Saved entries
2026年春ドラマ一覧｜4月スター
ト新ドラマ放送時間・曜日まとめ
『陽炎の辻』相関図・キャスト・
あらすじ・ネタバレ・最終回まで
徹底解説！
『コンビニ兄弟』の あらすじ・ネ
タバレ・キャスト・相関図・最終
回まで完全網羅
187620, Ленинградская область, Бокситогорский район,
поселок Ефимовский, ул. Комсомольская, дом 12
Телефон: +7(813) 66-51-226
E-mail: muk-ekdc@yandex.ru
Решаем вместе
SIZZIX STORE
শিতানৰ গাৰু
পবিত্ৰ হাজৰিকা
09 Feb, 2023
--
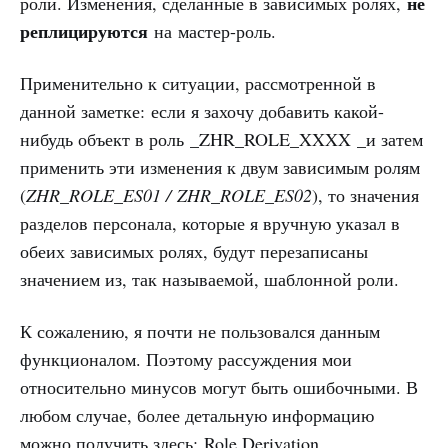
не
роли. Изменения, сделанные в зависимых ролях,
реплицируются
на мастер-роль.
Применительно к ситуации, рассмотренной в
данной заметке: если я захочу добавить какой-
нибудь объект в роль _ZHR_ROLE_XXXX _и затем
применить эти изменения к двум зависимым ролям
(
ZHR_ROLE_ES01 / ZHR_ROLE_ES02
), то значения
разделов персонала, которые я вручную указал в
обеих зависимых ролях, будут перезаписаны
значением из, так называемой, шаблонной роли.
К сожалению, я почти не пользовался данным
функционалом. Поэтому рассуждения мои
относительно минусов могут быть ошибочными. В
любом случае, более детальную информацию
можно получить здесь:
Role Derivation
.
--
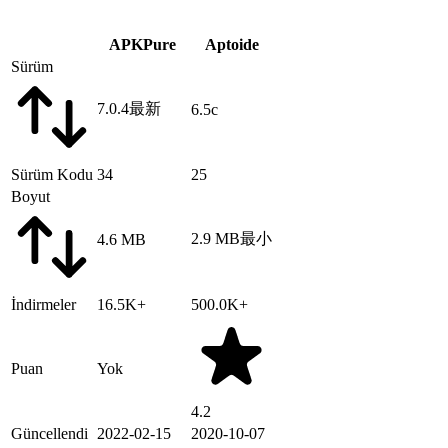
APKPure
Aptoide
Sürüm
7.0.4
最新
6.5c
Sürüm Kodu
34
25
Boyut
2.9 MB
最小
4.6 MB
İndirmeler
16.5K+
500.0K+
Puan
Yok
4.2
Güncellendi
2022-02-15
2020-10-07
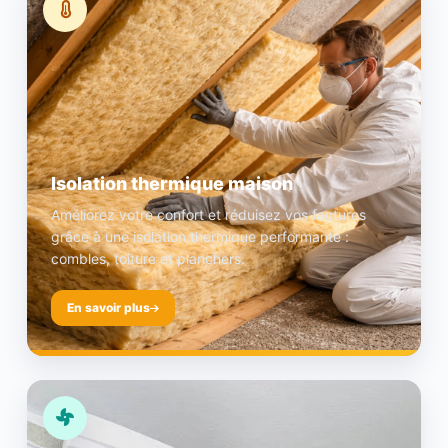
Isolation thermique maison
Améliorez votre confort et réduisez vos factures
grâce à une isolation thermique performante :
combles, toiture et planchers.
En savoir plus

_Your goal_
Look above for the line containing "2026年春ドラマ一覧｜4月スター". Output from there through the line containing "09 Feb, 2023", exactly and inclusively.

_Answer to this exercise_
2026年春ドラマ一覧｜4月スター
ト新ドラマ放送時間・曜日まとめ
『陽炎の辻』相関図・キャスト・
あらすじ・ネタバレ・最終回まで
徹底解説！
『コンビニ兄弟』の あらすじ・ネ
タバレ・キャスト・相関図・最終
回まで完全網羅
187620, Ленинградская область, Бокситогорский район,
поселок Ефимовский, ул. Комсомольская, дом 12
Телефон: +7(813) 66-51-226
E-mail: muk-ekdc@yandex.ru
Решаем вместе
SIZZIX STORE
শিতানৰ গাৰু
পবিত্ৰ হাজৰিকা
09 Feb, 2023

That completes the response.